World’s most important gene banks now under international plant genetic resources treaty
New agreement ensures open access, benefits sharing for all
16 October 2006, Rome – The most important gene bank collections of the world’s key food and forage crops today came under the International Treaty on Plant Genetic Resources for Food and Agriculture, ensuring that plant breeders, farmers and researchers will be able to access these plant genetic resources under standard conditions and share in the benefits arising from their use.
During the World Food Day celebrations at FAO headquarters, Director-General Dr Jacques Diouf, acting on behalf of the Governing Body of the International Treaty on Plant Genetic Resources for Food and Agriculture, signed agreements with international agricultural research centres holding collections of around 600 000 samples of the world’s most important plant genetic resources for food and agriculture.
“Countries around the world will need to draw on these collections to respond to growing environmental pressures, such as climate change and unknown pests and plant diseases, and to feed a rapidly expanding population,” said Dr Diouf.

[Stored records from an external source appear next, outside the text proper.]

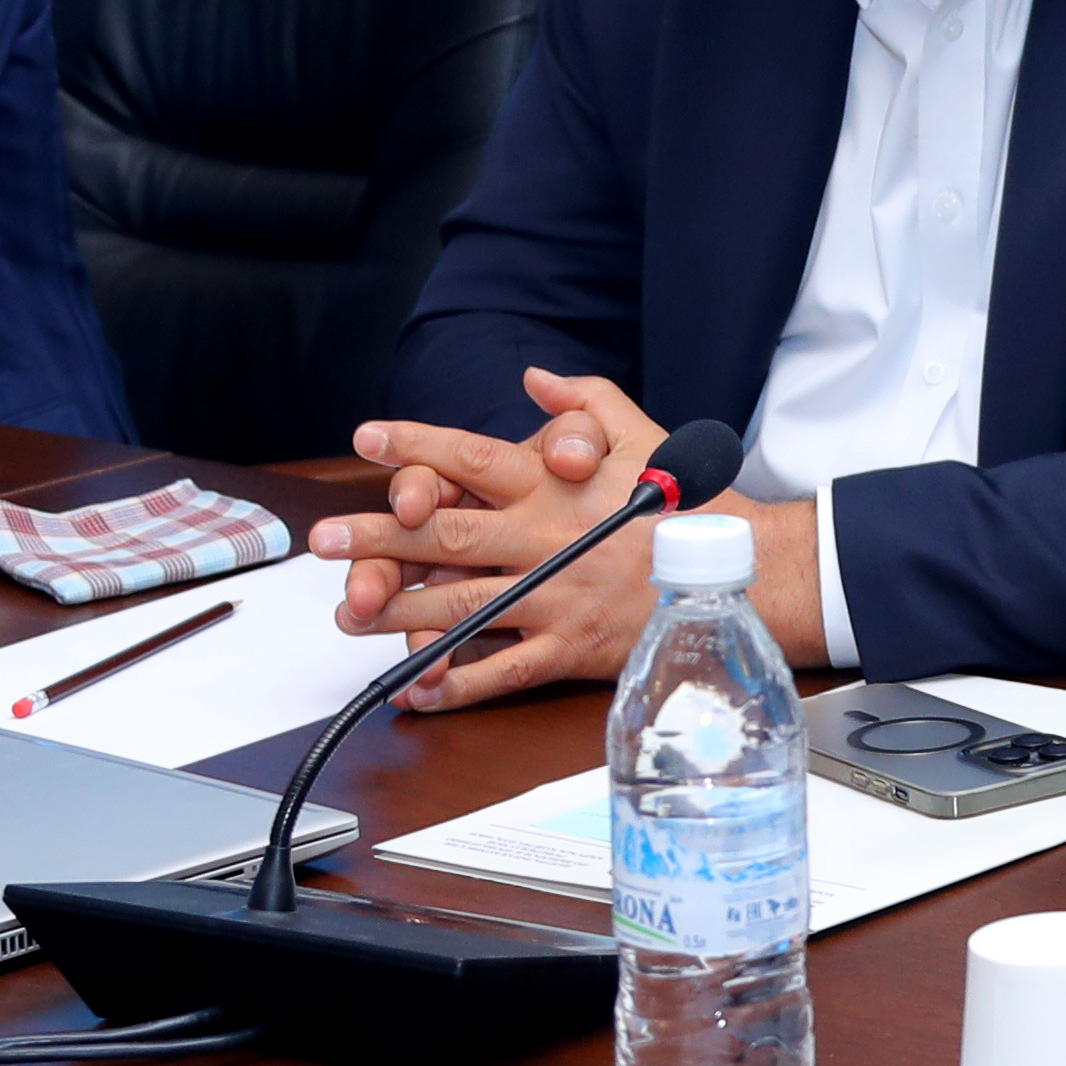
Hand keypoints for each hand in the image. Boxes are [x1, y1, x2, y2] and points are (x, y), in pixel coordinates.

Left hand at [305, 383, 819, 708]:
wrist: (740, 570)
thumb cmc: (688, 500)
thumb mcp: (641, 432)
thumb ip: (583, 401)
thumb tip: (533, 378)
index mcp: (555, 486)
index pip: (472, 458)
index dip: (416, 445)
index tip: (367, 439)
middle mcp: (546, 540)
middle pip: (447, 536)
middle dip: (379, 539)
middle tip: (325, 540)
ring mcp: (554, 599)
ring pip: (459, 606)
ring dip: (396, 612)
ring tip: (347, 612)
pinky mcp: (567, 649)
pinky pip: (499, 672)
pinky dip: (452, 683)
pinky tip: (411, 687)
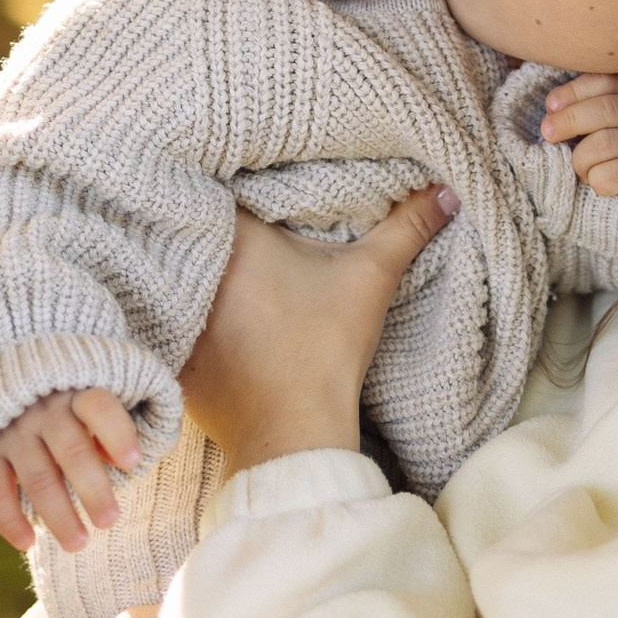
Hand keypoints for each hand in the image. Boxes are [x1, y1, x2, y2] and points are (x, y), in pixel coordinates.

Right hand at [0, 387, 143, 553]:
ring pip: (37, 477)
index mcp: (75, 395)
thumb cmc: (67, 413)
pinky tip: (27, 543)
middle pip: (71, 450)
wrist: (2, 395)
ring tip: (79, 544)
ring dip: (58, 514)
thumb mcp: (89, 409)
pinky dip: (9, 519)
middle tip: (110, 521)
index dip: (117, 433)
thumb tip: (127, 461)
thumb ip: (110, 430)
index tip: (134, 462)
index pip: (98, 407)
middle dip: (92, 488)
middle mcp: (42, 412)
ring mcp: (11, 434)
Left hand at [180, 186, 457, 474]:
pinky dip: (188, 314)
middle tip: (246, 223)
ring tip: (224, 265)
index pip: (219, 187)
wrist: (293, 433)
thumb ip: (407, 227)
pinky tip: (213, 317)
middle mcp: (188, 270)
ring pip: (179, 273)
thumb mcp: (370, 277)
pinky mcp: (169, 353)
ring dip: (196, 269)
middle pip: (197, 228)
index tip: (257, 187)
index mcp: (231, 237)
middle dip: (216, 224)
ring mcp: (171, 314)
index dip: (237, 183)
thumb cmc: (325, 350)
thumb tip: (447, 191)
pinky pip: (171, 318)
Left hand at [542, 73, 617, 199]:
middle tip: (548, 133)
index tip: (551, 107)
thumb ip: (573, 109)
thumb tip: (553, 109)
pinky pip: (615, 174)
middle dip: (570, 119)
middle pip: (607, 109)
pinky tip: (593, 181)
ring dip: (580, 158)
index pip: (605, 82)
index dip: (574, 91)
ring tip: (578, 167)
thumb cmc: (596, 151)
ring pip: (605, 143)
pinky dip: (595, 179)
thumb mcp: (586, 124)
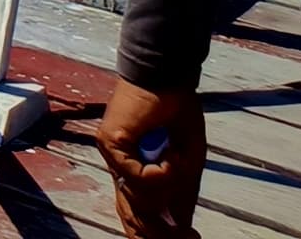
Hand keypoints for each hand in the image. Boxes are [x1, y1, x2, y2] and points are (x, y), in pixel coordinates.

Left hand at [95, 81, 203, 238]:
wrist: (166, 77)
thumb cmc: (176, 109)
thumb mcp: (188, 158)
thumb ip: (182, 191)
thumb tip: (182, 223)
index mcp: (134, 168)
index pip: (135, 211)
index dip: (155, 233)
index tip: (189, 238)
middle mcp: (119, 165)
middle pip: (132, 214)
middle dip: (161, 232)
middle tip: (190, 237)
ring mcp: (112, 154)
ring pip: (139, 197)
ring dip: (170, 186)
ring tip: (180, 159)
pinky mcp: (111, 143)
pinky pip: (139, 176)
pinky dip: (162, 171)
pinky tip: (171, 153)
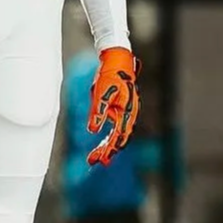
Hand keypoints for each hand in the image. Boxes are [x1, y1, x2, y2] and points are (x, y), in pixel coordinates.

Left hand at [87, 47, 140, 165]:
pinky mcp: (122, 109)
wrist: (119, 60)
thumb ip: (98, 111)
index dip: (109, 149)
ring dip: (107, 146)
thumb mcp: (101, 92)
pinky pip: (117, 127)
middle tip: (93, 162)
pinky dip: (109, 136)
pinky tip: (102, 143)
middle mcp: (129, 114)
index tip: (99, 159)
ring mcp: (127, 112)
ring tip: (95, 157)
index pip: (118, 136)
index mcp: (126, 110)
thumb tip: (93, 130)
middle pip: (119, 138)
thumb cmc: (110, 74)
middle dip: (107, 151)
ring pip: (118, 134)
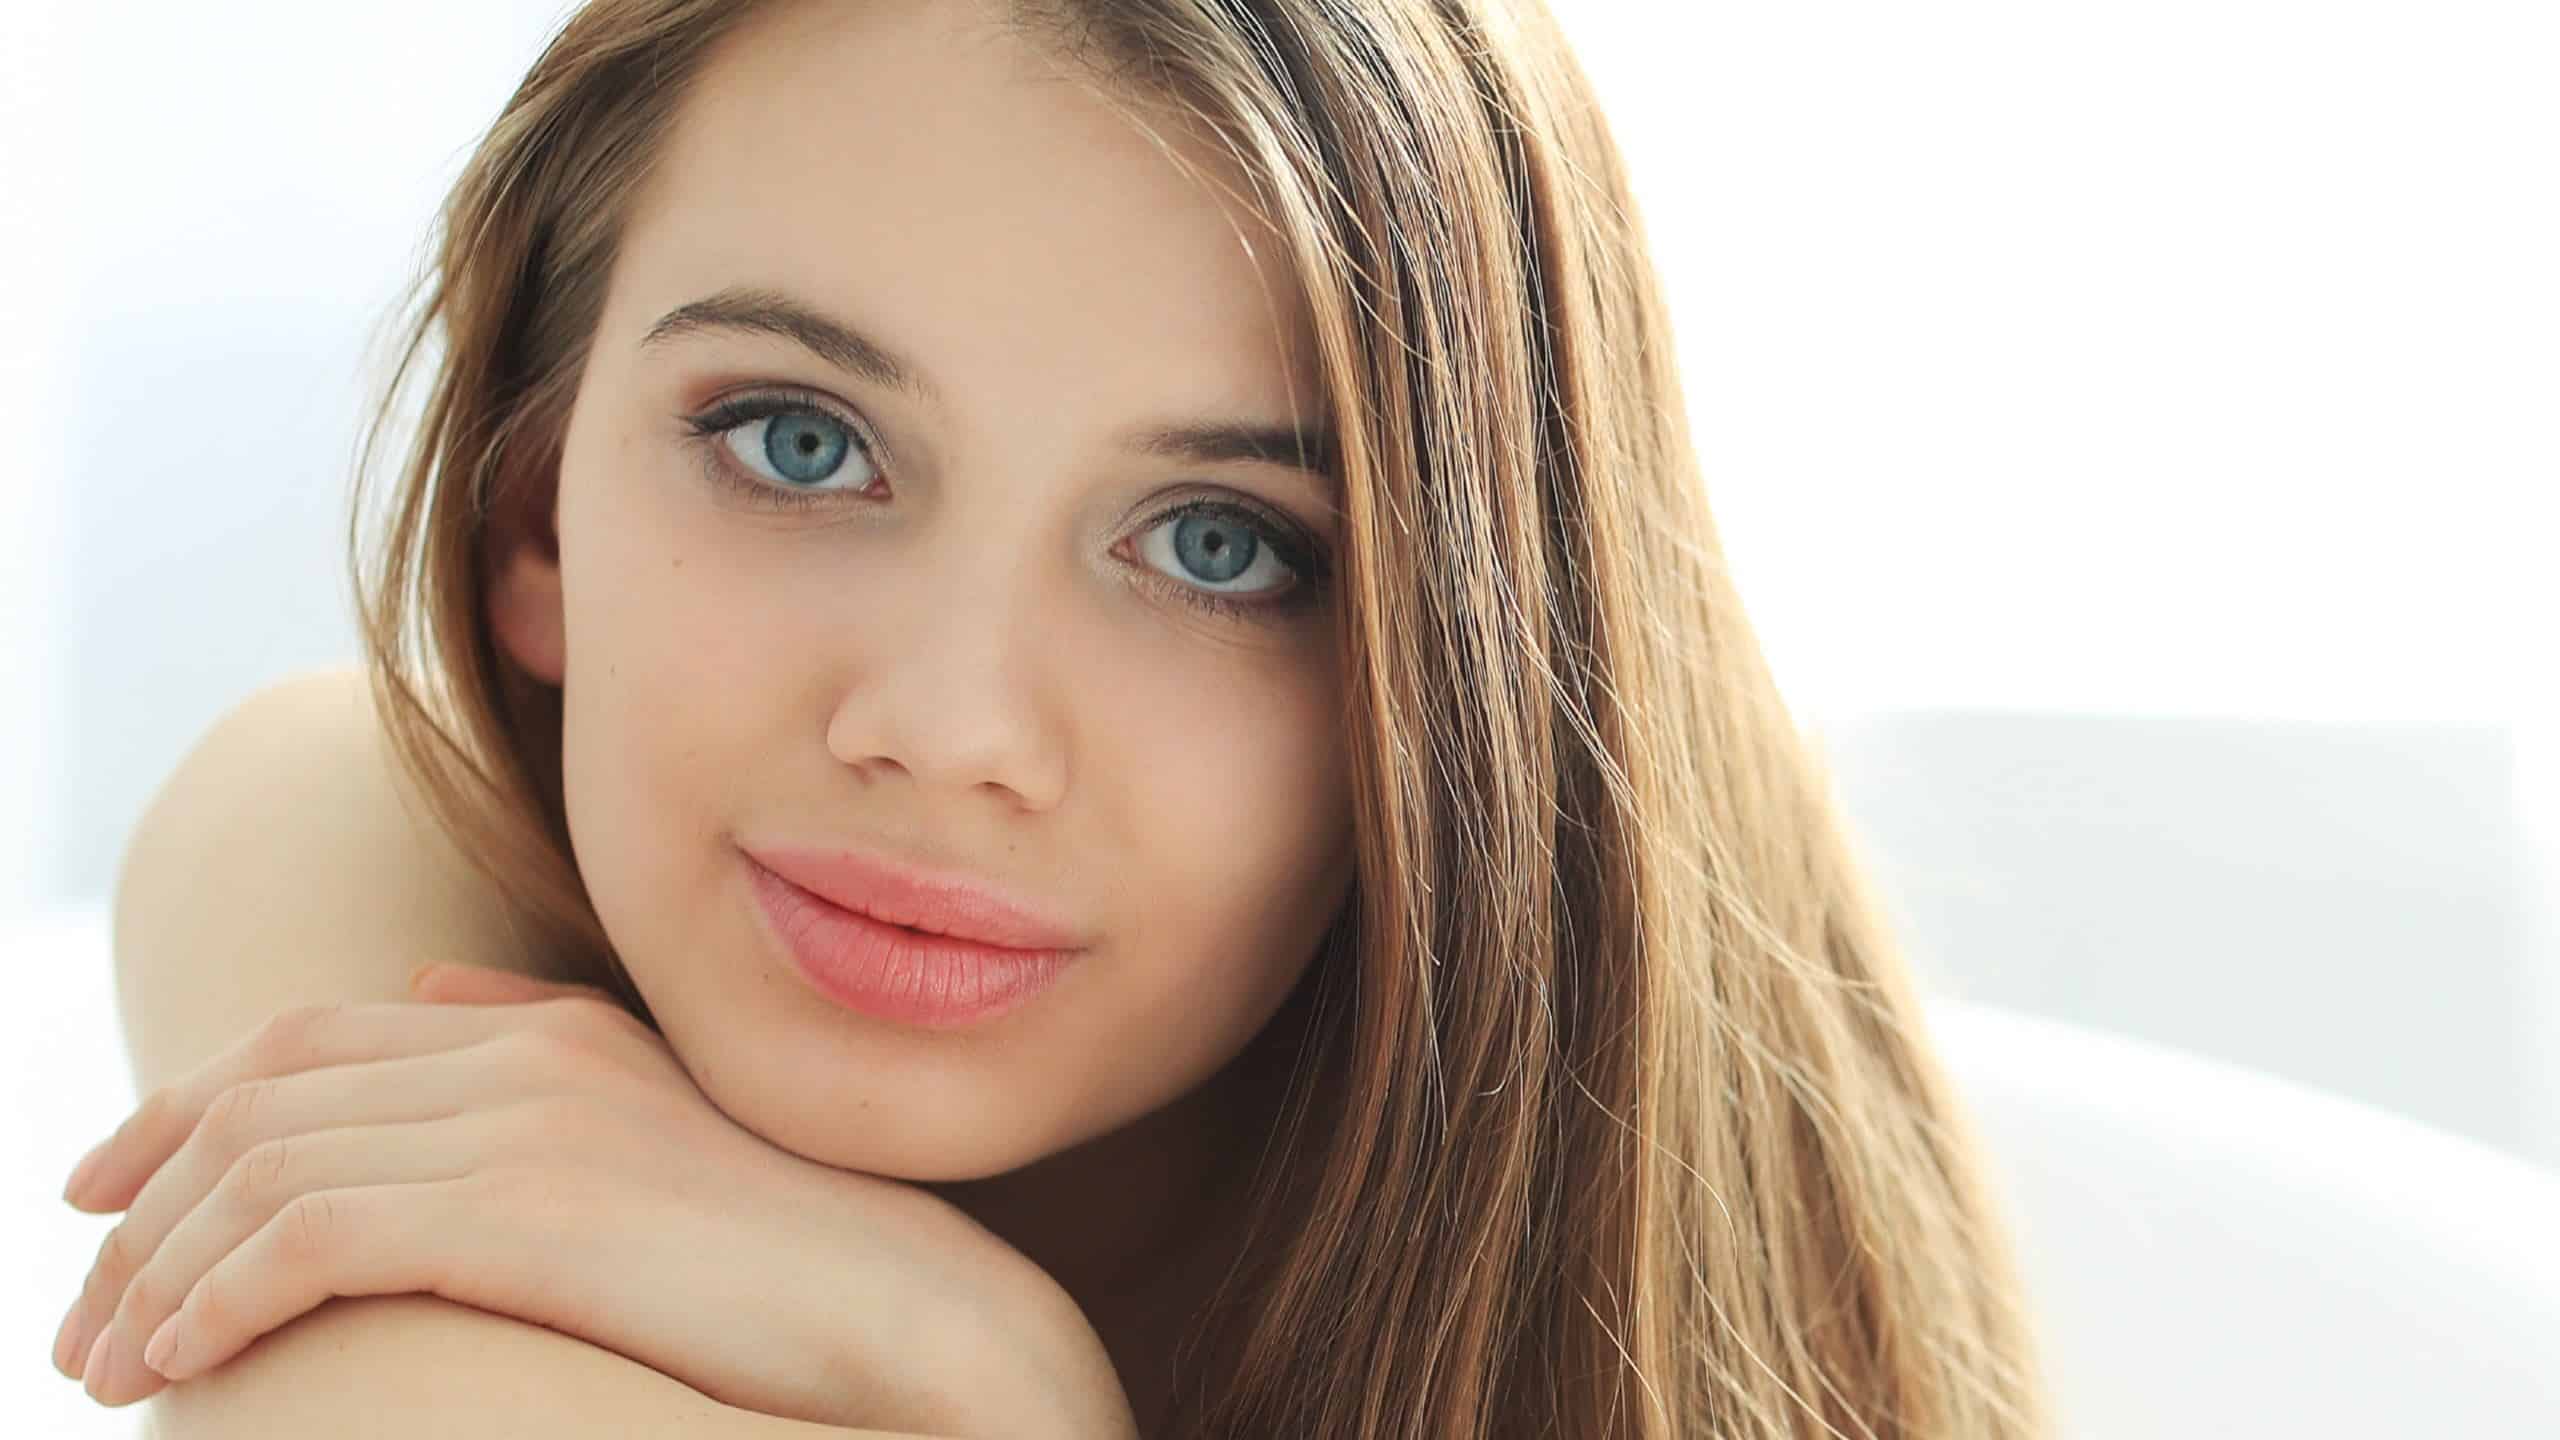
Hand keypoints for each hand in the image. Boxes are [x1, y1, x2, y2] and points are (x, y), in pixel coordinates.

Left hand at [51, 963, 1134, 1435]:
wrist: (915, 1308)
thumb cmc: (797, 1255)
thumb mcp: (661, 1132)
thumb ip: (542, 1047)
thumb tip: (428, 992)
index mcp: (552, 1025)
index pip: (312, 1037)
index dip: (182, 1107)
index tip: (104, 1193)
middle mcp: (525, 1046)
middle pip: (261, 1092)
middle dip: (141, 1199)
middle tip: (82, 1312)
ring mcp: (526, 1116)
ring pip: (265, 1166)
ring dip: (156, 1271)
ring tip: (110, 1365)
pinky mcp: (525, 1204)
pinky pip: (308, 1235)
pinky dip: (216, 1299)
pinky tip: (180, 1366)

“These genes are the building blocks for the development of new plant varieties that are better suited to our needs and to the constraints of our ecosystems,” he added.
The international treaty, which was approved by the FAO Conference in November 2001, entered into force on 29 June 2004. There are now 105 member countries and the European Community. The treaty's main objectives are ensuring that plant genetic resources for food and agriculture, which are vital for human survival, are conserved and sustainably used and that resulting benefits are equitably and fairly distributed.
Biodiversity under threat
The agricultural biodiversity on which food production depends is in sharp decline due the effects of the modernization of agriculture, environmental changes and increasing population density.
Since the beginning of agriculture, the world's farmers have developed roughly 10 000 plant species for use in food and fodder production.
Today, only 150 crops feed most of the world's population, and rice, wheat, maize and potato alone provide more than 60 percent of dietary energy from plants.
It is estimated that about three-quarters of the genetic diversity found in agricultural crops have been lost over the last century, and this genetic erosion continues.
The genetic vulnerability of modern varieties can be seen in the threat facing commercial banana production from a fungal disease known as 'black sigatoka', as all five major commercial varieties derive from one original banana variety. The treaty and today’s agreements are a direct response to this kind of threat.
“The theme of World Food Day this year is investment in agriculture for food security,” said Dr Diouf. “These collections represent a substantive investment by the international community. They are a global capital on which all can now draw.”